>> Begin

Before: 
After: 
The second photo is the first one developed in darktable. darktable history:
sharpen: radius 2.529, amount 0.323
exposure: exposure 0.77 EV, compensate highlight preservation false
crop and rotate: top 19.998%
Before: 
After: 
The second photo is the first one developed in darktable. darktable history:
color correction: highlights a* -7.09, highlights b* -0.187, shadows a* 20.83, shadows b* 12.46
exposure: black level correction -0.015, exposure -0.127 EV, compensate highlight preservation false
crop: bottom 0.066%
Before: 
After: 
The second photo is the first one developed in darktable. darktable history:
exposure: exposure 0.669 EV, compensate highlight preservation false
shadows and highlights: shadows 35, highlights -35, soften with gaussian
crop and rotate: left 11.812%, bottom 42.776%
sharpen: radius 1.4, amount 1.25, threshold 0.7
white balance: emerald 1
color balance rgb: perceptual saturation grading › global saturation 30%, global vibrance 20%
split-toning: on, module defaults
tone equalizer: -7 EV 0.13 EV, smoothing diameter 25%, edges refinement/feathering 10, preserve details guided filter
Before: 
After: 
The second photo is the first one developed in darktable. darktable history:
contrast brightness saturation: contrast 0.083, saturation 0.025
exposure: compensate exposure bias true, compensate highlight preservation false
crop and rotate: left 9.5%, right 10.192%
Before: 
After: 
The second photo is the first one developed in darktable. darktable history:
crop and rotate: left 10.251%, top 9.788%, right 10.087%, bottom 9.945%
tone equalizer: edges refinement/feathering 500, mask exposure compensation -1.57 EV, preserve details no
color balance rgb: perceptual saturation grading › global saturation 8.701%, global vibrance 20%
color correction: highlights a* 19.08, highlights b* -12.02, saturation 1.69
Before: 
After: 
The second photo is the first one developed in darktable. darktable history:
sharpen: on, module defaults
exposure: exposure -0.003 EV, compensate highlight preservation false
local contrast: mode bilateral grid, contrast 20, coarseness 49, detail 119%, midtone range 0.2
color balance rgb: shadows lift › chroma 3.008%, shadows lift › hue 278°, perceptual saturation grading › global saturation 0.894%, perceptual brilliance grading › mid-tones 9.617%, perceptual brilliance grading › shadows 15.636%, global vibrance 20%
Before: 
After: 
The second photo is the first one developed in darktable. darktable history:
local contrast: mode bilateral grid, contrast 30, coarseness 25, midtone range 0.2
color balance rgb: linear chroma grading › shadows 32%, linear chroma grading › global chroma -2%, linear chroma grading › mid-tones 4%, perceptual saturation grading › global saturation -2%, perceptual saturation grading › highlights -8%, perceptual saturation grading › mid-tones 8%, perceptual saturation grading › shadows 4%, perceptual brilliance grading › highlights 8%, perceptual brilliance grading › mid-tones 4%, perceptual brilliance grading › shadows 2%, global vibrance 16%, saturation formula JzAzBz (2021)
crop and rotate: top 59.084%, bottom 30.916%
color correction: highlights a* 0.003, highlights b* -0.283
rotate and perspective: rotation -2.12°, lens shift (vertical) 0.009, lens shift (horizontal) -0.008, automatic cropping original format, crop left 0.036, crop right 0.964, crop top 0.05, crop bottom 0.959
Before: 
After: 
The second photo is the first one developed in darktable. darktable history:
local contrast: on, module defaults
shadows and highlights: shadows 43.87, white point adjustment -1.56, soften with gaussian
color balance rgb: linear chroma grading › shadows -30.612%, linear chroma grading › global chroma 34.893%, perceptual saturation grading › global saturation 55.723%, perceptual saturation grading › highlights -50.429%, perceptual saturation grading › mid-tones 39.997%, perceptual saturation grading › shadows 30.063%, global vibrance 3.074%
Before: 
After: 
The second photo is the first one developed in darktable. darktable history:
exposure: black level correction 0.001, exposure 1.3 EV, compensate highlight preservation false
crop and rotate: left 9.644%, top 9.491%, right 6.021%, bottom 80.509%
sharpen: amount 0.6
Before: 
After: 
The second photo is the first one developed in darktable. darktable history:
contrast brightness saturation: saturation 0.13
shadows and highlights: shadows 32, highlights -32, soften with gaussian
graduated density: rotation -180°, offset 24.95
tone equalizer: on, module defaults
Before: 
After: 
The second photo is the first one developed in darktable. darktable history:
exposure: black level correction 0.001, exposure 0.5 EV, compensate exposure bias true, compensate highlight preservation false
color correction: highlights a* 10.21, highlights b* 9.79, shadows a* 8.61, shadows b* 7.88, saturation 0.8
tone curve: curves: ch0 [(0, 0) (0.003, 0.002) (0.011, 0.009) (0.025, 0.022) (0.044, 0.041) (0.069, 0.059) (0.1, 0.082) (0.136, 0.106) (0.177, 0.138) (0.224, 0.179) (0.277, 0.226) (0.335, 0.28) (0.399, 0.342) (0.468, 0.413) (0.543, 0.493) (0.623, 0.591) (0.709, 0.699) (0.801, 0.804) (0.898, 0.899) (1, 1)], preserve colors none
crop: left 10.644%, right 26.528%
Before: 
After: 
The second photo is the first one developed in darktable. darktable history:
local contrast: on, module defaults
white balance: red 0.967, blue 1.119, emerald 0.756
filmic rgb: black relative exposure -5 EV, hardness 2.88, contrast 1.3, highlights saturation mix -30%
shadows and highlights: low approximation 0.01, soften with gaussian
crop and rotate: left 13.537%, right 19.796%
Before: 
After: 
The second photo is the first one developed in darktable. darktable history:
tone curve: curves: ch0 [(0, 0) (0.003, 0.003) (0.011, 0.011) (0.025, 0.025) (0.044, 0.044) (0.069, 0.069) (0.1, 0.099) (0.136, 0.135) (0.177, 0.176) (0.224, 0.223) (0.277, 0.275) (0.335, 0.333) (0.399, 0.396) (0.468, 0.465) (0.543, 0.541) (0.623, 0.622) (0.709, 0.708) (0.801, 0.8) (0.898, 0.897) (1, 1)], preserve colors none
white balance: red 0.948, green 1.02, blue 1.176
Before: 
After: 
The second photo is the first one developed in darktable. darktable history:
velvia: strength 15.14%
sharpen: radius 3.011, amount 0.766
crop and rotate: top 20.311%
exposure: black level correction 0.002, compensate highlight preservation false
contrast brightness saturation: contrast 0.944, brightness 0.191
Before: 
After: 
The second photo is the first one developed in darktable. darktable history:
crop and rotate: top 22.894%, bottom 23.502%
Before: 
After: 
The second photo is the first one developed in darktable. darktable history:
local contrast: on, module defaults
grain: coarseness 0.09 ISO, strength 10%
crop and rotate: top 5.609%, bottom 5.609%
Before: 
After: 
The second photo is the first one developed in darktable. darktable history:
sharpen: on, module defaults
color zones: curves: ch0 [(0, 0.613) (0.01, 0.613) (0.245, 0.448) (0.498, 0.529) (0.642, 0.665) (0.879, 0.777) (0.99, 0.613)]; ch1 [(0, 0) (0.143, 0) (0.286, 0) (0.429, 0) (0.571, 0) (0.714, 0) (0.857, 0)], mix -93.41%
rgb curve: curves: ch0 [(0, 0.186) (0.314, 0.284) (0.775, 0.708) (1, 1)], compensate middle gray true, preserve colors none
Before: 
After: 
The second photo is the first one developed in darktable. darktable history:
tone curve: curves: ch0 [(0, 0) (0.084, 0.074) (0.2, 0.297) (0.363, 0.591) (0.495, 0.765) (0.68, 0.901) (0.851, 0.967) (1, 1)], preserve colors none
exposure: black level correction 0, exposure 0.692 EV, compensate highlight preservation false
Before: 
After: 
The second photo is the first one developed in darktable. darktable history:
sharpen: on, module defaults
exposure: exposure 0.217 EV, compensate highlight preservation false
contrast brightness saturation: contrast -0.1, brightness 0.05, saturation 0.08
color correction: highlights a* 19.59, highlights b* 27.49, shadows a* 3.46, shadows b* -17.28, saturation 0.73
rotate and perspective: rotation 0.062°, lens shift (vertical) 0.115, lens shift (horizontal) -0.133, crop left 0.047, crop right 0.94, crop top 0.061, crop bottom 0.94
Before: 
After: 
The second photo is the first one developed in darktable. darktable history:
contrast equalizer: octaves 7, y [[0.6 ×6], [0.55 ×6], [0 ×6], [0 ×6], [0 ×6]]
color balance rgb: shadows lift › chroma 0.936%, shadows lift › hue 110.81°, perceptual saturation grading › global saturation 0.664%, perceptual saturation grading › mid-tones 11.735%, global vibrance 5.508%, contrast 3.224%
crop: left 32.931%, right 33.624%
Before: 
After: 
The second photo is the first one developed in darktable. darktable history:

>> End

**Exercise:** Give the rows from the very beginning through the line containing "crop: bottom 0.066%" as a numbered list, with any blank lines omitted.

**Exercise result:**
1. Before: 
2. After: 
3. The second photo is the first one developed in darktable. darktable history:
4. sharpen: radius 2.529, amount 0.323
5. exposure: exposure 0.77 EV, compensate highlight preservation false
6. crop and rotate: top 19.998%
7. Before: 
8. After: 
9. The second photo is the first one developed in darktable. darktable history:
10. color correction: highlights a* -7.09, highlights b* -0.187, shadows a* 20.83, shadows b* 12.46
11. exposure: black level correction -0.015, exposure -0.127 EV, compensate highlight preservation false
12. crop: bottom 0.066%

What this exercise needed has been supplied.